About this task -
Check every line of the listing below for the word "IPCC" and give the number of lines where it appears, with nothing added.

Supplied information -
■ ■ ■

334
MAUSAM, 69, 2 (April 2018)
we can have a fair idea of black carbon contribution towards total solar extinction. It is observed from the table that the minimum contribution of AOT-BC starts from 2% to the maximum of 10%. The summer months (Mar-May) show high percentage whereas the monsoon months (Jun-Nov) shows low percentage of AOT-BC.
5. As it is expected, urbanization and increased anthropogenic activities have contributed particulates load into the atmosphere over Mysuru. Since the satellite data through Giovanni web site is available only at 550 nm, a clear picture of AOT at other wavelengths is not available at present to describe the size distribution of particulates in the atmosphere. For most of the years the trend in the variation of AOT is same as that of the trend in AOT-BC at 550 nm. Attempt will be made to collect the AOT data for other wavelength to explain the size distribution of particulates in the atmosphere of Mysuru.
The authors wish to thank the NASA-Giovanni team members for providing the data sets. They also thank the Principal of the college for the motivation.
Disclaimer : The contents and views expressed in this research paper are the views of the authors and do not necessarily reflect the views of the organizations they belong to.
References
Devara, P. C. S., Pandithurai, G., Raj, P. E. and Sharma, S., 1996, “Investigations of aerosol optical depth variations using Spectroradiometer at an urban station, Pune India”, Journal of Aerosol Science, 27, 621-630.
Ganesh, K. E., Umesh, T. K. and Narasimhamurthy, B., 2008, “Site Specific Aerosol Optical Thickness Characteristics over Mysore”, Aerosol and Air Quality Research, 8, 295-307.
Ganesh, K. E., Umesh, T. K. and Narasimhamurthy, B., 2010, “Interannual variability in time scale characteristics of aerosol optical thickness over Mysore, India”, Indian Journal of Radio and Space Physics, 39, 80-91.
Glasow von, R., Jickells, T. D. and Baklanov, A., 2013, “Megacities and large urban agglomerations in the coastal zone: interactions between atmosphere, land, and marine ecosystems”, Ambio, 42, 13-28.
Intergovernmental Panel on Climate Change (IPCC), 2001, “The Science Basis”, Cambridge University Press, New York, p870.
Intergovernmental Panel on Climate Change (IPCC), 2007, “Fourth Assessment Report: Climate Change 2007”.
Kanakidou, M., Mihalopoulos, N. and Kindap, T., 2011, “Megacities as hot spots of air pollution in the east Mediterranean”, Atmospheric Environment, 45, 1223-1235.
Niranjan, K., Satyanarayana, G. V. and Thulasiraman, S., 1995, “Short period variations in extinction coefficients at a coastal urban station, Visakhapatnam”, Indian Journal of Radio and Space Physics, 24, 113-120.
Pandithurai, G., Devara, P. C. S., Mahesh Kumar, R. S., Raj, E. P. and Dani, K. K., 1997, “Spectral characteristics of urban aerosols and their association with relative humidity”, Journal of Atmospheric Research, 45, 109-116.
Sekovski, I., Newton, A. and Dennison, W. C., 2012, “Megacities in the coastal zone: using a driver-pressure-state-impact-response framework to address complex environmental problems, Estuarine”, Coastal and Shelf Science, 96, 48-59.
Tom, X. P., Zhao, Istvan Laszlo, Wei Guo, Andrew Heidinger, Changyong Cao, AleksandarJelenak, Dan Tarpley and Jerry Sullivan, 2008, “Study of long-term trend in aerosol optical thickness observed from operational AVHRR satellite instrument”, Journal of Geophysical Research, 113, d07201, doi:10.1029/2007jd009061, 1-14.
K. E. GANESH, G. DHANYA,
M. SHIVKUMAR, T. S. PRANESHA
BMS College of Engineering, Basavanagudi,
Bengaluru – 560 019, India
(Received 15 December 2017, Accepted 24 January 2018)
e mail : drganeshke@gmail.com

■ ■ ■

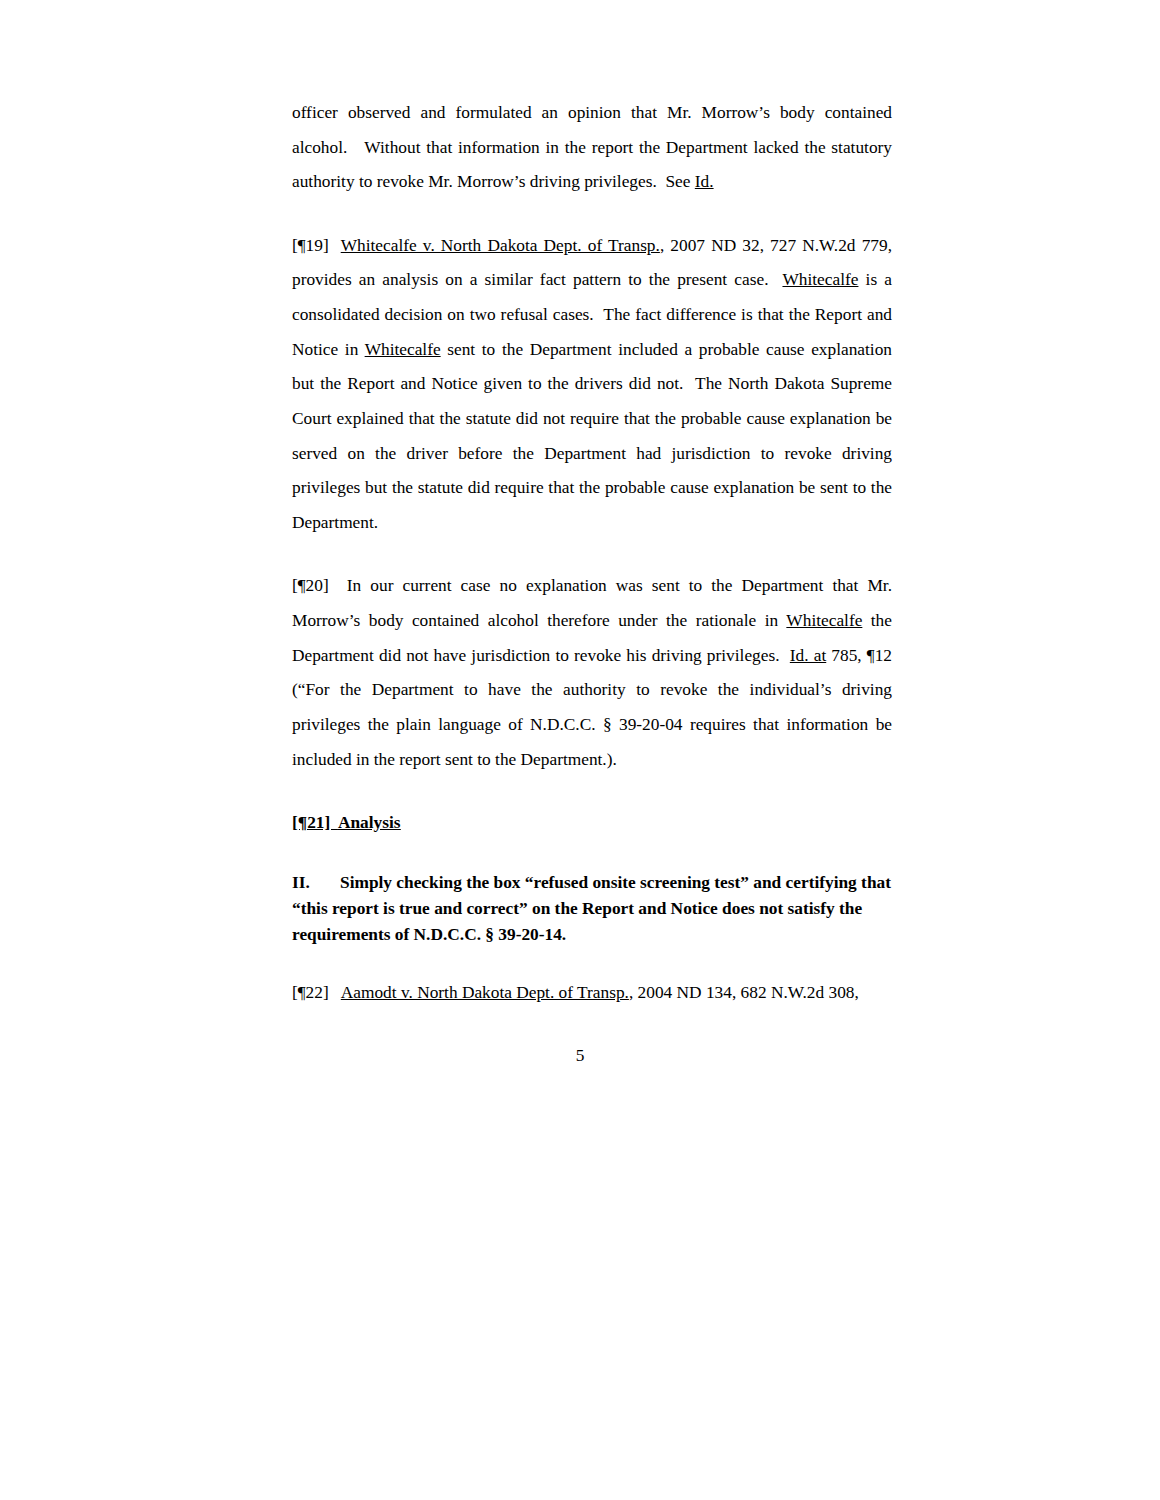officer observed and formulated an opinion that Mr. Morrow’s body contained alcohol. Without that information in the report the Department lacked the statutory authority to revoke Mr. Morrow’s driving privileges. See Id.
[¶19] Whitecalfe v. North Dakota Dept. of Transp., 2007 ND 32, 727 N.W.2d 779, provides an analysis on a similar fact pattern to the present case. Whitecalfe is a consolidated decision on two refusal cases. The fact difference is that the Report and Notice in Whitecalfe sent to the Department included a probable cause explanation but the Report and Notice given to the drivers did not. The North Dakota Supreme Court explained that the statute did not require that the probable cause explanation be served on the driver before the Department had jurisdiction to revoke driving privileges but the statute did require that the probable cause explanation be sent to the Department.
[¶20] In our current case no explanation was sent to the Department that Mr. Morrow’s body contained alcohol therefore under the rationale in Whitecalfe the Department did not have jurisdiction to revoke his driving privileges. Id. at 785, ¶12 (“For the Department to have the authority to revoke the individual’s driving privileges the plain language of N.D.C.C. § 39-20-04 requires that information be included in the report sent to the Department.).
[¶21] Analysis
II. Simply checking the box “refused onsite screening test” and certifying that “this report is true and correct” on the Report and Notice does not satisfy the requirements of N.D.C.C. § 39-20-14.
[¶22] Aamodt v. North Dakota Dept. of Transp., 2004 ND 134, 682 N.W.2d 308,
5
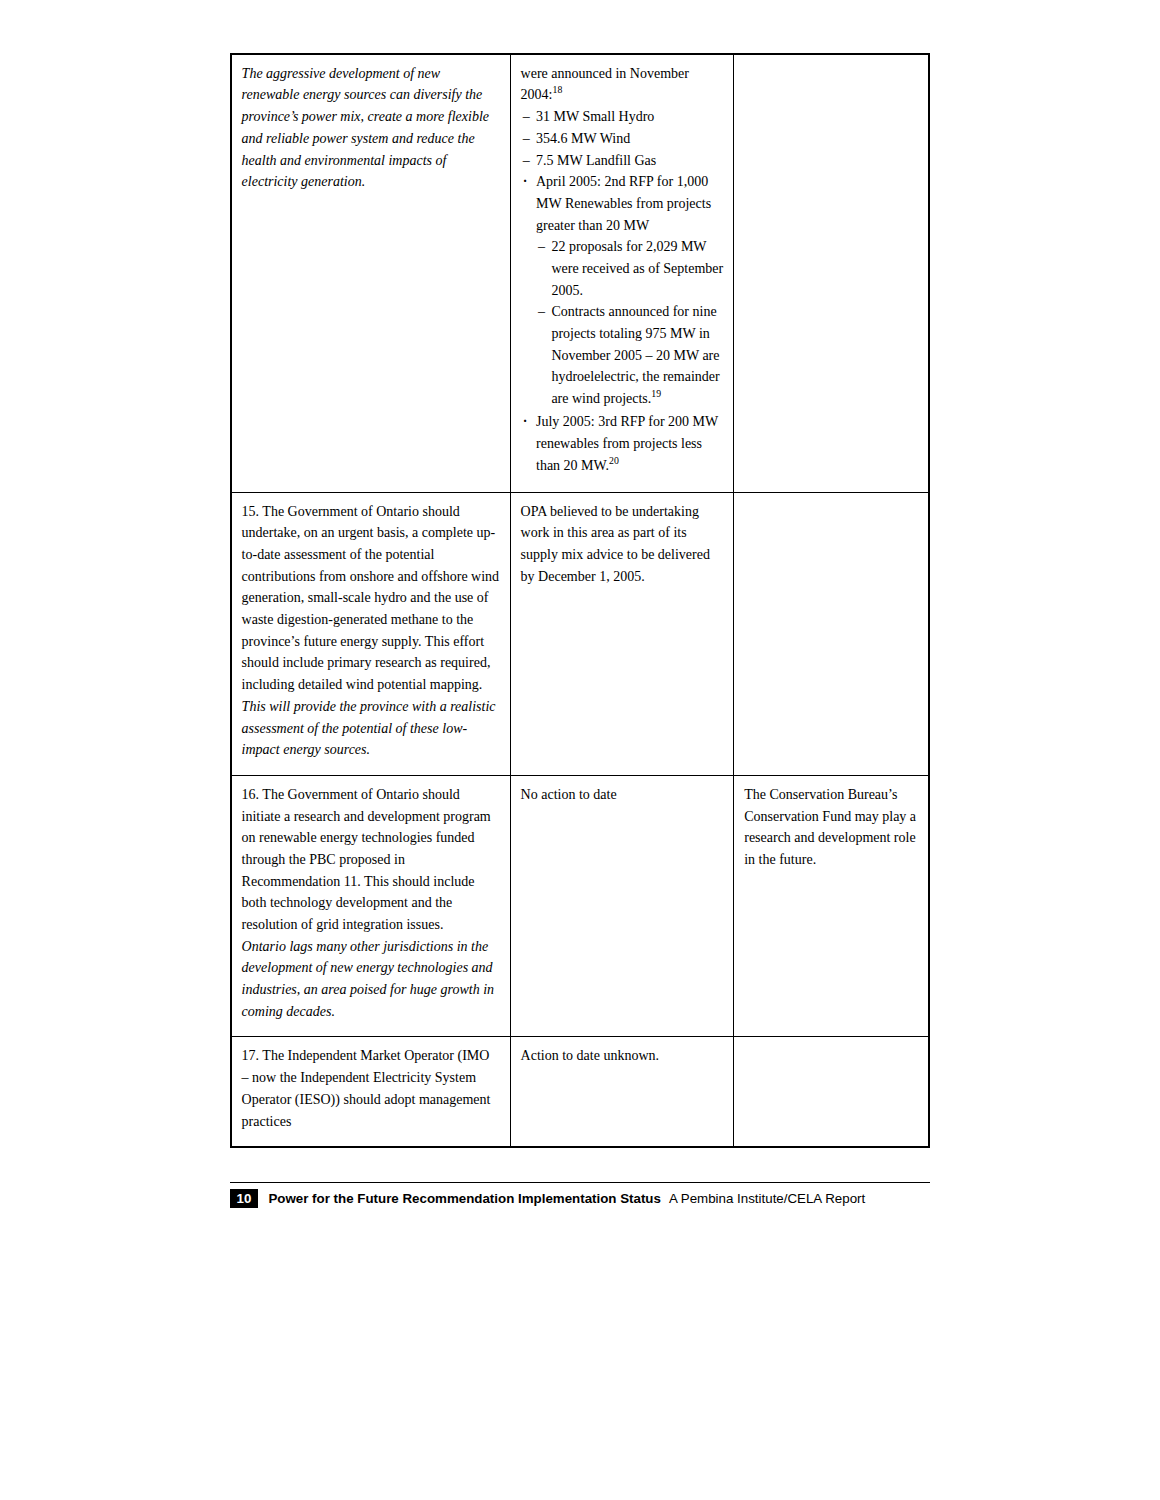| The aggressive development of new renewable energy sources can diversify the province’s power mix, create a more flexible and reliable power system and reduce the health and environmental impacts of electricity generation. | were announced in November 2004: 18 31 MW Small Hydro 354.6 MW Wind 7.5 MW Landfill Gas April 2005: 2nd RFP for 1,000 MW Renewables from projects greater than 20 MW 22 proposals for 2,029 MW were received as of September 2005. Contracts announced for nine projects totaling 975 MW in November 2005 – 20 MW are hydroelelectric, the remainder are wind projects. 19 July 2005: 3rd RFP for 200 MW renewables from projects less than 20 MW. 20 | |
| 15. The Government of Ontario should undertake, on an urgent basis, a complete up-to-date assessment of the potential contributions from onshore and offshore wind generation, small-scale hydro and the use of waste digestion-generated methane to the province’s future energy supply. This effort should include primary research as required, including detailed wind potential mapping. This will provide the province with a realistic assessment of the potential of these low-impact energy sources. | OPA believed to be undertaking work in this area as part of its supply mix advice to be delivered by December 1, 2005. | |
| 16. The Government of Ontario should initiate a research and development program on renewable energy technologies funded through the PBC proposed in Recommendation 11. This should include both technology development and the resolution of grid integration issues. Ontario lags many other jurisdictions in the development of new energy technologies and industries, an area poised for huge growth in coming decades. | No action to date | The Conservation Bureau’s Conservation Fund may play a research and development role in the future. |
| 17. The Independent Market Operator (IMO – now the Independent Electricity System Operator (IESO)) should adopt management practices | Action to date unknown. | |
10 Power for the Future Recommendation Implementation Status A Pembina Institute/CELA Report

■ ■ ■

Exercise solution -
2